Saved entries
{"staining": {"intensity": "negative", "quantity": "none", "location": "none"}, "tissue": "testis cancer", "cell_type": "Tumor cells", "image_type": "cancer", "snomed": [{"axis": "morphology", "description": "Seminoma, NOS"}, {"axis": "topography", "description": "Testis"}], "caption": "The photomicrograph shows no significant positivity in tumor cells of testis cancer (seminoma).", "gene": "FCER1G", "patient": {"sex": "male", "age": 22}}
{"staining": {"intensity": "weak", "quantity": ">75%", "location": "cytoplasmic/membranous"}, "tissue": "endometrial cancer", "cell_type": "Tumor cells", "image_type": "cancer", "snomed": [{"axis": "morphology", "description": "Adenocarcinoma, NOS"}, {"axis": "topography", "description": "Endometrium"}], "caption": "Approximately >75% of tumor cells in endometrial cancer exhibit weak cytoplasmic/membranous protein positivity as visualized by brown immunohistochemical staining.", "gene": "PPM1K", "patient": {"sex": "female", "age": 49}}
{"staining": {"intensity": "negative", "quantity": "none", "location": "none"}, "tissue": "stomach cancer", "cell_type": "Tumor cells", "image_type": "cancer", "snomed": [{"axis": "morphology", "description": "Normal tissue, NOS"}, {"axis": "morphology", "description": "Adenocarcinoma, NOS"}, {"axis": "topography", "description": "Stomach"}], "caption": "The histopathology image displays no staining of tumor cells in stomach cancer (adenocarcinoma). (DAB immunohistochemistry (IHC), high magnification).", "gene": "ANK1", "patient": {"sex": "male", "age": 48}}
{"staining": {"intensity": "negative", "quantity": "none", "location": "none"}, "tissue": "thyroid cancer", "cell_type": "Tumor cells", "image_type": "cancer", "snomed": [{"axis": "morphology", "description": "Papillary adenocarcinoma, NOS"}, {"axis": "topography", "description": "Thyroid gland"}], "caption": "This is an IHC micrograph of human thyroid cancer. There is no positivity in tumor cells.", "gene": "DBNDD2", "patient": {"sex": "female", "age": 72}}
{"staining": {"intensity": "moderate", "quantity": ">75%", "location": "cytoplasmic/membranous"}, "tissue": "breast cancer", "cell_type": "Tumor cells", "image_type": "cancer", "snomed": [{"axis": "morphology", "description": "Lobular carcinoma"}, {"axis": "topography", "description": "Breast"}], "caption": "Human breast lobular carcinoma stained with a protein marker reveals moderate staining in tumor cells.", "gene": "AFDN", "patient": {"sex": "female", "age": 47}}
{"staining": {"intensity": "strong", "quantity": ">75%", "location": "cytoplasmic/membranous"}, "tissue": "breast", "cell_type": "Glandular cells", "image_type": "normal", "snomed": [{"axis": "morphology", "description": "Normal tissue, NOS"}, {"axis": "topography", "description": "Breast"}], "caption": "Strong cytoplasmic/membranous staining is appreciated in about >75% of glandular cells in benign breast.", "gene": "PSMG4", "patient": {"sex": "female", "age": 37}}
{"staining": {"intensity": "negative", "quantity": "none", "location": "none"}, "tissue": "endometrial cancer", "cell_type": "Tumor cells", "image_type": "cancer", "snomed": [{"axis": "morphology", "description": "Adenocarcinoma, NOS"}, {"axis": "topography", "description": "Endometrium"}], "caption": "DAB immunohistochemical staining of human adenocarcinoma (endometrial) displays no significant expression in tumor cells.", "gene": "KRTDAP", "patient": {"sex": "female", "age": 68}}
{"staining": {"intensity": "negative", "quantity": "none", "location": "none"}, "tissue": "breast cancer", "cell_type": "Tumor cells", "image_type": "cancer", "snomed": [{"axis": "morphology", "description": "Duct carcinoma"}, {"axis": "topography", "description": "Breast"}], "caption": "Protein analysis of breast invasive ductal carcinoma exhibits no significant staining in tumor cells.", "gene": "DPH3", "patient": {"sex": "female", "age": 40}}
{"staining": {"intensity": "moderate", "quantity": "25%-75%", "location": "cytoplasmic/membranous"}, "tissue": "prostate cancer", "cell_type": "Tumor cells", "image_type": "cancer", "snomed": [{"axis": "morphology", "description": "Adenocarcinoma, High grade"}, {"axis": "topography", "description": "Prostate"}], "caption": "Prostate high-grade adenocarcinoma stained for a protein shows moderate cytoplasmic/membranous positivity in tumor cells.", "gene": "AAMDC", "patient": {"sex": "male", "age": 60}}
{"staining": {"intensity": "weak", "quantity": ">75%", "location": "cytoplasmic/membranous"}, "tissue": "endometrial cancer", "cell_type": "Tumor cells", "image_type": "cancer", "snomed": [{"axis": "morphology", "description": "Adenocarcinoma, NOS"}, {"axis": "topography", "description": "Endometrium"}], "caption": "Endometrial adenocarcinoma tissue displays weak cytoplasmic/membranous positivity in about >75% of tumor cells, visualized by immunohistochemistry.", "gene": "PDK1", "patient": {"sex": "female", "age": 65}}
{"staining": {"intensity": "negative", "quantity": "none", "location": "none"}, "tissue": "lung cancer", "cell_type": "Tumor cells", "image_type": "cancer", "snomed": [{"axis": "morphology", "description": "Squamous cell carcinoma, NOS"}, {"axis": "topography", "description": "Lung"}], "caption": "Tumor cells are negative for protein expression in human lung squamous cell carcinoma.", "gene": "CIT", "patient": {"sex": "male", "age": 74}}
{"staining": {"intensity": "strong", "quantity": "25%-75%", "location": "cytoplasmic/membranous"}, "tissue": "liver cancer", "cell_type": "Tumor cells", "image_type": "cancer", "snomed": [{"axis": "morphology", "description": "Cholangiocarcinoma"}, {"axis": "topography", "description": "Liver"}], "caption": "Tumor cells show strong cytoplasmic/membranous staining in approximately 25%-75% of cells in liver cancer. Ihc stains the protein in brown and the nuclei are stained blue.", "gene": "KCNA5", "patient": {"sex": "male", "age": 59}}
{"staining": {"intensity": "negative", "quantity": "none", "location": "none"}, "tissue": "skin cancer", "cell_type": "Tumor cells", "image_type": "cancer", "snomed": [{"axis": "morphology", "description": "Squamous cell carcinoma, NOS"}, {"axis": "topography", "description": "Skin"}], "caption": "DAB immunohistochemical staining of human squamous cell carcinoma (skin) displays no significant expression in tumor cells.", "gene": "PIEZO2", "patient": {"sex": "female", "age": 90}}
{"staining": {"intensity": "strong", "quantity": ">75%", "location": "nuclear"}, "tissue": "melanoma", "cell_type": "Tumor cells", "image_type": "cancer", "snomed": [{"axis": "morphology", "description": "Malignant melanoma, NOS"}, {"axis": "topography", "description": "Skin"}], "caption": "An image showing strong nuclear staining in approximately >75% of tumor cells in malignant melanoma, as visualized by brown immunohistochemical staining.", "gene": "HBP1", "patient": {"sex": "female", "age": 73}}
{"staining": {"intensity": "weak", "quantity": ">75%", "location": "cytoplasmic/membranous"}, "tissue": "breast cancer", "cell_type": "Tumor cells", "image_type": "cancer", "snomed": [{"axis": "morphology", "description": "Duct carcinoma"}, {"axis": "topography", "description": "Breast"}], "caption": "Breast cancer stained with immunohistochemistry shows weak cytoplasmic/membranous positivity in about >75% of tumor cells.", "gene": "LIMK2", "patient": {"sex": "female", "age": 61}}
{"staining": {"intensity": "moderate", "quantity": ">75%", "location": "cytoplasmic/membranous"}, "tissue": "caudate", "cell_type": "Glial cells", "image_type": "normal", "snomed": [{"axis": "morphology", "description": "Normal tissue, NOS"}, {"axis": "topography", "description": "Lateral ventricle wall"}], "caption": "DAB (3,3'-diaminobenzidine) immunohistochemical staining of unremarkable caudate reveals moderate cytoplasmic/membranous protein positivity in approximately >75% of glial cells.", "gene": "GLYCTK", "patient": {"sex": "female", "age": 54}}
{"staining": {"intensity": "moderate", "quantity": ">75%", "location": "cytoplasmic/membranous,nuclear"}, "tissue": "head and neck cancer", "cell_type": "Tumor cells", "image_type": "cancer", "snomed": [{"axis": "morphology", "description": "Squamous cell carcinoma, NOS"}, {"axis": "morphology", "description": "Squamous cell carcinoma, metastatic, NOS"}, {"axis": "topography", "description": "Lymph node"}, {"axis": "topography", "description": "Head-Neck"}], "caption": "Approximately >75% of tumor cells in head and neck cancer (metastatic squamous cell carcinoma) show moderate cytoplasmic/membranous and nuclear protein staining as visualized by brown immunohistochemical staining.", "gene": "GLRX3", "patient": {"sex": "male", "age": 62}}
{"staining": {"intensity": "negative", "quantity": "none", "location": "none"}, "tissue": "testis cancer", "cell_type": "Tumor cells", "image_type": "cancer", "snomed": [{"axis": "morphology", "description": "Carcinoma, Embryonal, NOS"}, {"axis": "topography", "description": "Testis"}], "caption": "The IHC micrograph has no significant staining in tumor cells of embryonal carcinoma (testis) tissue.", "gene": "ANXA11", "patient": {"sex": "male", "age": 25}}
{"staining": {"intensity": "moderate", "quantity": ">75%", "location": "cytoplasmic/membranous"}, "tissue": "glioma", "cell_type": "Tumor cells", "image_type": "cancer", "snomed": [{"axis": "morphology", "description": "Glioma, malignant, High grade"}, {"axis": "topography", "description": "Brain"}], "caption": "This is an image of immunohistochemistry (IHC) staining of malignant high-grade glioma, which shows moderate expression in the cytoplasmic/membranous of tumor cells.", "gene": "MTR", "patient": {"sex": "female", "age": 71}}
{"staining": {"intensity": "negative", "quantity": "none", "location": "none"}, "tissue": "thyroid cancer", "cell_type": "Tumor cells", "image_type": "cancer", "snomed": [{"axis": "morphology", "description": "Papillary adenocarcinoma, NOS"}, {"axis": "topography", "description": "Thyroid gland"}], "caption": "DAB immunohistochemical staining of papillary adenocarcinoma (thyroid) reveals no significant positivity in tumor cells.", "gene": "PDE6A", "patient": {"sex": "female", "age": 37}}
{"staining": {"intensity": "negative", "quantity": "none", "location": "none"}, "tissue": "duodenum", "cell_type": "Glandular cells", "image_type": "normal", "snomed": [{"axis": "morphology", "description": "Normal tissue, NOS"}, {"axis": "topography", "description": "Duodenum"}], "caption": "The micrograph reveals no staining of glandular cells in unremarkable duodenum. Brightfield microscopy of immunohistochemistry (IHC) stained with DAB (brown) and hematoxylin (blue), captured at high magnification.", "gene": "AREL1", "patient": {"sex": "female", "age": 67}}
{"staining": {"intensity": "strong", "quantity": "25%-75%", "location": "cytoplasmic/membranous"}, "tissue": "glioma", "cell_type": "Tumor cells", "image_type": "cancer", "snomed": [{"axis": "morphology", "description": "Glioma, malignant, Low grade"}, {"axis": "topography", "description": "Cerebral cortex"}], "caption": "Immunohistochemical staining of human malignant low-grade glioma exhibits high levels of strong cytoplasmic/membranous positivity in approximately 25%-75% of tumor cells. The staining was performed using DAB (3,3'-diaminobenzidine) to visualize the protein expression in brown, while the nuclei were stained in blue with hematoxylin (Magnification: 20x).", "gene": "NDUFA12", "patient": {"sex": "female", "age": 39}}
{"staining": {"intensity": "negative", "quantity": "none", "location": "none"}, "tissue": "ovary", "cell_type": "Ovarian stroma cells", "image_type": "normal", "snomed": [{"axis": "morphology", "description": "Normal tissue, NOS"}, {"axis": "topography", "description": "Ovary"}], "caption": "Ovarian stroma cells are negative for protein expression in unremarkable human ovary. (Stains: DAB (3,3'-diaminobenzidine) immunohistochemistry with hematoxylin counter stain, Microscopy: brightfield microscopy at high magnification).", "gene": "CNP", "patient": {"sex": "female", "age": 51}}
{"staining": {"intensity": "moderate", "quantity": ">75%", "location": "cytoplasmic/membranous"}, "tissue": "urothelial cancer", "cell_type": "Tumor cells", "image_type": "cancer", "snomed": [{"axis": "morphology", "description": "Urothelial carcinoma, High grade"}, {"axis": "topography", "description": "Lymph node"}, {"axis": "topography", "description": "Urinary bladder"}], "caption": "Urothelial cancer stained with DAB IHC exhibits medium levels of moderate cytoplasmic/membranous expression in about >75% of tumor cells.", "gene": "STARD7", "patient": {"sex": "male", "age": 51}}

Description of the task —
The line containing "an IHC micrograph" marks the end: copy exactly every line from the top of the data above down to it, that line included.

Result of the exercise —
{"staining": {"intensity": "negative", "quantity": "none", "location": "none"}, "tissue": "testis cancer", "cell_type": "Tumor cells", "image_type": "cancer", "snomed": [{"axis": "morphology", "description": "Seminoma, NOS"}, {"axis": "topography", "description": "Testis"}], "caption": "The photomicrograph shows no significant positivity in tumor cells of testis cancer (seminoma).", "gene": "FCER1G", "patient": {"sex": "male", "age": 22}}
{"staining": {"intensity": "weak", "quantity": ">75%", "location": "cytoplasmic/membranous"}, "tissue": "endometrial cancer", "cell_type": "Tumor cells", "image_type": "cancer", "snomed": [{"axis": "morphology", "description": "Adenocarcinoma, NOS"}, {"axis": "topography", "description": "Endometrium"}], "caption": "Approximately >75% of tumor cells in endometrial cancer exhibit weak cytoplasmic/membranous protein positivity as visualized by brown immunohistochemical staining.", "gene": "PPM1K", "patient": {"sex": "female", "age": 49}}
{"staining": {"intensity": "negative", "quantity": "none", "location": "none"}, "tissue": "stomach cancer", "cell_type": "Tumor cells", "image_type": "cancer", "snomed": [{"axis": "morphology", "description": "Normal tissue, NOS"}, {"axis": "morphology", "description": "Adenocarcinoma, NOS"}, {"axis": "topography", "description": "Stomach"}], "caption": "The histopathology image displays no staining of tumor cells in stomach cancer (adenocarcinoma). (DAB immunohistochemistry (IHC), high magnification).", "gene": "ANK1", "patient": {"sex": "male", "age": 48}}
{"staining": {"intensity": "negative", "quantity": "none", "location": "none"}, "tissue": "thyroid cancer", "cell_type": "Tumor cells", "image_type": "cancer", "snomed": [{"axis": "morphology", "description": "Papillary adenocarcinoma, NOS"}, {"axis": "topography", "description": "Thyroid gland"}], "caption": "This is an IHC micrograph of human thyroid cancer. There is no positivity in tumor cells.", "gene": "DBNDD2", "patient": {"sex": "female", "age": 72}}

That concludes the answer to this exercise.